* Extrait choisi *
================

Voyage interstellaire à bord d’un voilier solaire, possible grâce à une méthode belge?
Fendre l’espace à bord d’un voilier solaire à une vitesse proche de celle de la lumière, pure science-fiction à la Star Wars ou future réalité? Les travaux innovants de trois scientifiques de l’UNamur paraissent en tout cas visionnaires. En filigrane se profile la conquête de notre Système solaire.
La récente publication de trois chercheurs de l’Institut des systèmes complexes de l’UNamur dans la Physical Review Research, la crème de la crème des revues de physique, scelle l’entrée du voyage interstellaire à la vitesse de la lumière dans le répertoire très sélect des spécialités belges. Et ce sous les applaudissements de leurs pairs et de l’American Physical Society. Formé d’un astrophysicien, d’un mathématicien et d’un informaticien, le trio propose la méthodologie la plus avancée à ce jour d’un projet de photovoile (voile solaire) accélérée par propulsion à énergie dirigée.
Jusqu’à présent, on modélisait uniquement le mouvement de la photopropulsion par laser et en ligne droite. Les Belges vont bien plus loin que tout ce que propose la littérature sur le sujet depuis les années 1960, puisqu’ils en donnent pour la première fois une dynamique en trois dimensions. Cette modélisation novatrice est indispensable pour le pilotage interstellaire. Les chercheurs complètent ainsi les travaux publiés en 2019 par l’astrophysicien André Füzfa – leader du trio -, relatifs aux méthodes de futurs GPS destinés à l’astronavigation interstellaire. Les voyages à une vitesse proche de la lumière sont en train de devenir une spécialité belge.

================

* Données enregistrées *
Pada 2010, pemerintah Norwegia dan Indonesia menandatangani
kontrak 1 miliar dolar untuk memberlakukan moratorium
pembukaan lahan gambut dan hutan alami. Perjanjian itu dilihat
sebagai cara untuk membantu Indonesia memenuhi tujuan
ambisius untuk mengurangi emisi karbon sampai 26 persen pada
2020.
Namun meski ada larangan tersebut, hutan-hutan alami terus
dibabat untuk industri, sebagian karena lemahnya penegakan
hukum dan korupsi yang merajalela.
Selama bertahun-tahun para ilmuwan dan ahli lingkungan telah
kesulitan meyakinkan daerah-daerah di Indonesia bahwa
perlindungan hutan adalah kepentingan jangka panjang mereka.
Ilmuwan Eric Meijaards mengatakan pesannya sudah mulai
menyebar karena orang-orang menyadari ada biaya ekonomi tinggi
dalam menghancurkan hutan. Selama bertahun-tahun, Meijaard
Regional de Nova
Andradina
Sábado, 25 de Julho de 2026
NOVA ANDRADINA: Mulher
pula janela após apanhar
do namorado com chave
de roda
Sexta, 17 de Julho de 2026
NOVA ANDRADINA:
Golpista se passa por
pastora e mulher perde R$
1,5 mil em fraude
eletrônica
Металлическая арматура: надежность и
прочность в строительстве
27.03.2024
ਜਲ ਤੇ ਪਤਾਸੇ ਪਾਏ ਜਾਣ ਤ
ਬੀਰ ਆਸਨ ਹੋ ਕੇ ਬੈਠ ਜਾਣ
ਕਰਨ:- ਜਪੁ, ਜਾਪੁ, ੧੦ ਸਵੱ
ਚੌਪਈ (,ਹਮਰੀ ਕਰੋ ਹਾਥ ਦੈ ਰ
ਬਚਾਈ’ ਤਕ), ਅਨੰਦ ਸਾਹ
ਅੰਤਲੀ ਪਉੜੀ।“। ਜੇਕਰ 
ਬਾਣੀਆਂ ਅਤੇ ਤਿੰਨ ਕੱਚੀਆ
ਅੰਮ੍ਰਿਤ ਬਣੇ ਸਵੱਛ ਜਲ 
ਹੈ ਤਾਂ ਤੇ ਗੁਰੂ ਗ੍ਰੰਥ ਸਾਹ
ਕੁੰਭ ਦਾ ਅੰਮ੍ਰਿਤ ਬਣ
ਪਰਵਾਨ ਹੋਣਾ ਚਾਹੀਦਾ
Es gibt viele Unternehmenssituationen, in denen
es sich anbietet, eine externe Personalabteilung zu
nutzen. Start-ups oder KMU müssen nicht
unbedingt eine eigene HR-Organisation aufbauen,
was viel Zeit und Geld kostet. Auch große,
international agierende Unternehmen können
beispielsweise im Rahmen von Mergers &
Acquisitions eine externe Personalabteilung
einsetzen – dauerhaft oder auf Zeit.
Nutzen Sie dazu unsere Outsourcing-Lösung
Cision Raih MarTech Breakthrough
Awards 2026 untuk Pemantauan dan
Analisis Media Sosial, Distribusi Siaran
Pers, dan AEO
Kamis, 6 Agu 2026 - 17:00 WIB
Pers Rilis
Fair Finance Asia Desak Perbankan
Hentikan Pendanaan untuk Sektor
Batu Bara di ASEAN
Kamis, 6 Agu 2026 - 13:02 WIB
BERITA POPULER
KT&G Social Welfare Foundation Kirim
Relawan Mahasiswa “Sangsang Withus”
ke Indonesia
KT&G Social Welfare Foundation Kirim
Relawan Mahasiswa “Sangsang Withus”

================

* Exercices à faire *
1. Répondez à ces questions sur l'article consacré au voilier solaire :
(a) Dans quelle revue les trois chercheurs de l'UNamur ont-ils publié leurs travaux ?
(b) Quelles sont les spécialités des trois membres du trio ?
(c) En quelle année André Füzfa a-t-il publié ses travaux sur les méthodes de futurs GPS destinés à l'astronavigation interstellaire ?
2. Recopiez à l'identique le listing, de sa première ligne jusqu'à la ligne contenant « Металлическая арматура: надежность и », celle-ci comprise.

* Réponses fournies *
1.
(a) Dans la Physical Review Research.
(b) Le trio se compose d'un astrophysicien, d'un mathématicien et d'un informaticien.
(c) En 2019.

2.
Pada 2010, pemerintah Norwegia dan Indonesia menandatangani
kontrak 1 miliar dolar untuk memberlakukan moratorium
pembukaan lahan gambut dan hutan alami. Perjanjian itu dilihat
sebagai cara untuk membantu Indonesia memenuhi tujuan
ambisius untuk mengurangi emisi karbon sampai 26 persen pada
2020.
Namun meski ada larangan tersebut, hutan-hutan alami terus
dibabat untuk industri, sebagian karena lemahnya penegakan
hukum dan korupsi yang merajalela.
Selama bertahun-tahun para ilmuwan dan ahli lingkungan telah
kesulitan meyakinkan daerah-daerah di Indonesia bahwa
perlindungan hutan adalah kepentingan jangka panjang mereka.
Ilmuwan Eric Meijaards mengatakan pesannya sudah mulai
menyebar karena orang-orang menyadari ada biaya ekonomi tinggi
dalam menghancurkan hutan. Selama bertahun-tahun, Meijaard
Regional de Nova
Andradina
Sábado, 25 de Julho de 2026
NOVA ANDRADINA: Mulher
pula janela após apanhar
do namorado com chave
de roda
Sexta, 17 de Julho de 2026
NOVA ANDRADINA:
Golpista se passa por
pastora e mulher perde R$
1,5 mil em fraude
eletrônica
Металлическая арматура: надежность и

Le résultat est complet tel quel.